Caught between loyalty and self-preservation, she faces relentless demands that clash with her own struggles as a full-time student and part-time worker. Each call from her father is a reminder of the fractured family she never asked for, forcing her to confront the raw emotions tied to a past that refuses to let her go.

AITA for refusing to babysit my half-siblings and telling my dad I’m not his “backup mom”?










Dr. Harriet Lerner, an expert in family systems and boundaries, emphasizes that healthy family relationships require mutual respect and clearly defined limits. In this situation, the father is demonstrating a significant violation of his daughter’s boundaries by repeatedly leveraging guilt and emotional crisis to extract free, intensive labor (babysitting) from someone who is actively building her independent adult life.
The daughter’s reaction, while emotionally charged, is a predictable defense mechanism against ongoing emotional manipulation and the re-traumatization stemming from the initial infidelity and divorce. By framing the situation as ‘Family takes care of family,’ the father is attempting to impose an outdated or obligation-based definition of family obligation that ignores the daughter’s existing workload (college, part-time work) and her emotional history with him. The demand escalates because the daughter’s earlier, softer refusals were ignored; the father perceived her boundaries as negotiable.
From a professional standpoint, the daughter was appropriate in asserting her ‘no’ to the unreasonable demand, though the delivery could have been less volatile to minimize further immediate estrangement. Moving forward, the daughter needs to establish firm, non-negotiable boundaries around her time, focusing communication on her existing commitments rather than justifying her availability. The constructive path involves clearly stating, ‘I cannot babysit on weekends,’ and then offering limited, alternative support that does not interfere with her established responsibilities, such as briefly checking in by phone, if she chooses to re-engage at all.
REDDIT USERS WERE STUNNED – YOU WON’T BELIEVE SOME OF THESE REACTIONS.






1. Not your children to take responsibility of. 2. You’re in college that is your primary focus. 3. If they struggled with child one and two, what the hell are they doing having more? Ignore or block them until they have the decency to respect your space.

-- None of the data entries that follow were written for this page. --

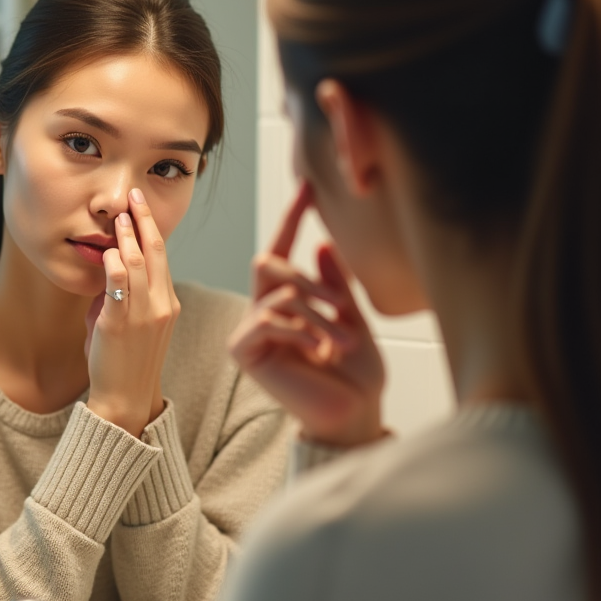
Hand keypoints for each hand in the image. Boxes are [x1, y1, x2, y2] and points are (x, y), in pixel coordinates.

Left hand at [85, 188, 178, 436]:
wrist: (125, 397)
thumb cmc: (125, 361)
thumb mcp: (134, 323)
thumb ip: (123, 295)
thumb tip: (107, 269)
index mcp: (168, 304)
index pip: (163, 257)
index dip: (152, 229)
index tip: (142, 208)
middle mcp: (161, 305)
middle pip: (156, 252)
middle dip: (145, 221)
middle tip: (135, 196)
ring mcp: (143, 314)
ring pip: (139, 264)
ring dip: (128, 236)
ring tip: (120, 216)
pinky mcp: (120, 322)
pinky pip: (119, 285)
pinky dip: (113, 263)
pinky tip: (107, 250)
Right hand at [228, 183, 386, 447]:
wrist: (351, 415)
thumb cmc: (355, 374)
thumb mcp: (352, 318)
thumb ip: (336, 283)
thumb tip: (322, 244)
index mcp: (288, 300)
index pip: (284, 248)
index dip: (294, 217)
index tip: (309, 185)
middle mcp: (263, 310)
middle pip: (270, 264)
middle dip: (311, 282)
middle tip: (343, 305)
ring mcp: (251, 330)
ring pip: (277, 294)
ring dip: (316, 314)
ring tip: (343, 341)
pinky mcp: (244, 350)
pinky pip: (268, 319)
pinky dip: (300, 330)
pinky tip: (320, 351)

I would also tell your Grandma “You should be ashamed of yourself for siding with my Dad to try and make me the nanny to his and his mistresses children!

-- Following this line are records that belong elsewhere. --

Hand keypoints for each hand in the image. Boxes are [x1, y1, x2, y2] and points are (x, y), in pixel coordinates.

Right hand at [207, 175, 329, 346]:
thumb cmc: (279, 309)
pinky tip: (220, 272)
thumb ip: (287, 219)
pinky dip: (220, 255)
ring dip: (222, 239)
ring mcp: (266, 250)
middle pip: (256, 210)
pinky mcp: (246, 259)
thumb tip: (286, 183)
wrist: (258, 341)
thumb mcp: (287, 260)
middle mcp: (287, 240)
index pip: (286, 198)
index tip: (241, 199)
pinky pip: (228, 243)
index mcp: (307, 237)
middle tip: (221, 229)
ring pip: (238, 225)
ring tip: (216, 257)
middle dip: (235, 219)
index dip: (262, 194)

The individual is clearly feeling overwhelmed and resentful, caught between their commitment to their own life goals and the heavy emotional and practical demands placed upon them by their father. The central conflict lies in the father’s expectation that the daughter should sacrifice her autonomy and resources to manage the consequences of his later life choices, directly contradicting the daughter’s need for distance and self-preservation following past trauma.
Was the daughter justified in her sharp refusal based on years of pain and boundary violations, or did her strong reaction cross a line into abandoning necessary family support when genuine need was expressed? How should one balance personal healing from past betrayal against current familial obligations?